Not a pro by any means but I agree with the comment about using split rings, makes swapping out the trebles WAY easier, put em on my gotchas, mirrorlures, cranks, etc. I just use an old hook to open up the split ring and get the old treble out...I use the VMC saltwater trebles...not the sharpest but way cheap and decently sharp enough saltwater grade hooks. Way less of your own blood spilt this way.


----------



## JAM (Jul 22, 2002)

*I would think adding split rings*

Would affect how the lure swims and tracks.. I'll give it a try.. JAM


----------



## Jesse Lockowitz (Feb 13, 2006)

JAM said:


> Would affect how the lure swims and tracks.. I'll give it a try.. JAM


Definitely effect the mirro if splits are added. They don't sit on the bottom the same when paused.


----------



## speckhunter80 (Oct 3, 2011)

JAM said:


> Would affect how the lure swims and tracks.. I'll give it a try.. JAM


Not that I have seen and I find that I am able to land at least 50% more of the trout especially those caught in a current or surf.


----------



## speckhunter80 (Oct 3, 2011)

Jesse Lockowitz said:


> Definitely effect the mirro if splits are added. They don't sit on the bottom the same when paused.


Never had the desire to have a Mirrolure to sit on the bottom.


----------



## greg12345 (Jan 8, 2007)

have seen a touron dead sticking a mirrolure before, hope he wasn't using split rings. from what i can tell it doesn't affect how my lures swim when i add split rings.


----------



## drumchaser (Jan 14, 2003)

Do y'all switch the trebles out for regular hooks in this "environmentally correct" day of time?


----------



## speckhunter80 (Oct 3, 2011)

NOPE...if need be you can crimp the barbs.


----------



## drumrun (Dec 5, 2007)

drumrun said:


> I miss the old Mr Wiffle tails. Alwaus had confidence with those grubs.


Got me thinking, anyone know or have an in with some old Mr. Wiffle grubs


----------



## drumchaser (Jan 14, 2003)

drumrun said:


> Got me thinking, anyone know or have an in with some old Mr. Wiffle grubs


Saw some on eBay few months back.


----------



## greg12345 (Jan 8, 2007)

I always use trebles on my lures/cranks, one exception is freshwater trout like rainbows/brook...sometimes i will swap out the treble on a panther martin or kastmaster with a gami siwash hook as i am c&r those tiny fish and am trying to minimize damage


----------



## Jesse Lockowitz (Feb 13, 2006)

speckhunter80 said:


> Never had the desire to have a Mirrolure to sit on the bottom.

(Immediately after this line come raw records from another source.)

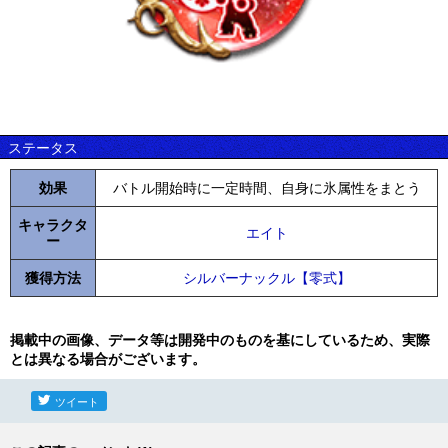
ステータス
効果
バトル開始時に一定時間、自身に氷属性をまとう
キャラクタ
エイト
ー
獲得方法
シルバーナックル【零式】
掲載中の画像、データ等は開発中のものを基にしているため、実際
とは異なる場合がございます。
ツイート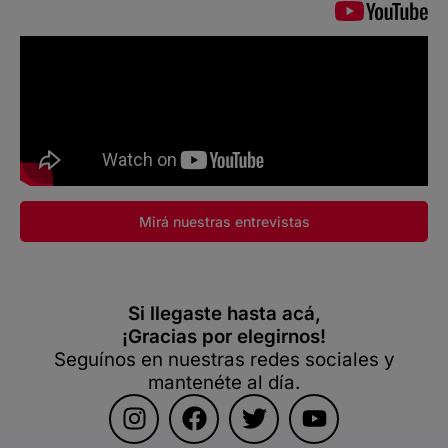
Mirá nuestras entrevistas
Si llegaste hasta acá,
¡Gracias por elegirnos!
Seguínos en nuestras redes sociales y
mantenéte al día.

I do come Jan-feb when big ones are moving slow, long pauses followed by slight movement have done me well in cold cold shallow water. 

Do you have problems with the middle treb fouling with the front or rear treb after adding a split?


----------



## surf rat (Jun 30, 2004)

What Jesse said is true. A mirrolure will sit upright perfect on the bottom . I catch tons of Trout doing just that. Give it micro twitches. They will pick it up off the bottom. It is deadly on a sand bottom. Split rings are no good because will make it fall over. Drop one to the bottom of a swimming pool and see for yourself...I caught a 10 lb Trout with the technique Jesse mentioned. In a snow storm. From shore. I will post a pic of her later. I had two bites all day. One was 10 lbs the other was about 7. A friend of mine went to the exact spot the next day and caught one over 9 on the same color 52 mr. I think he had one bite all day. His name is seekinfin and he post on here from time to time. The fish were laying on the shadow side of a sharp drop off. It is a deadly big fish technique. I still catch big ones from the exact same spot.


----------



## greg12345 (Jan 8, 2007)

that's good to know, thx for the insight. will have to try that sometime in the winter.


----------



## speckhunter80 (Oct 3, 2011)

Jesse Lockowitz said:


> I do come Jan-feb when big ones are moving slow, long pauses followed by slight movement have done me well in cold cold shallow water.
> 
> Do you have problems with the middle treb fouling with the front or rear treb after adding a split?


As I stated in my original post you have to be careful what size split ring you use because if you go to big the trebles will tangle. Bigger split rings means you have to use smaller trebles. So just make sure you use small split rings.


----------



## drumchaser (Jan 14, 2003)

surf rat said:


> What Jesse said is true. A mirrolure will sit upright perfect on the bottom . I catch tons of Trout doing just that. Give it micro twitches. They will pick it up off the bottom. It is deadly on a sand bottom. Split rings are no good because will make it fall over. Drop one to the bottom of a swimming pool and see for yourself...I caught a 10 lb Trout with the technique Jesse mentioned. In a snow storm. From shore. I will post a pic of her later. I had two bites all day. One was 10 lbs the other was about 7. A friend of mine went to the exact spot the next day and caught one over 9 on the same color 52 mr. I think he had one bite all day. His name is seekinfin and he post on here from time to time. The fish were laying on the shadow side of a sharp drop off. It is a deadly big fish technique. I still catch big ones from the exact same spot.


Makes sense. Thanks for sharing and nice catches!!!


----------



## ChuckFinley (Jun 26, 2009)

I always crimp my barbs...don't want a hook embedded in my hand/face/head/toe/anywhere... that video of Chad Hoover's (who's in FL fishing for peacock bass this week lucky dog) was all I needed to convince me that I'm doing the right thing..LOL...


----------



## drumchaser (Jan 14, 2003)

I'm surprised the trebles don't come already crimped since its not that big of a deal. Def a good idea though.


----------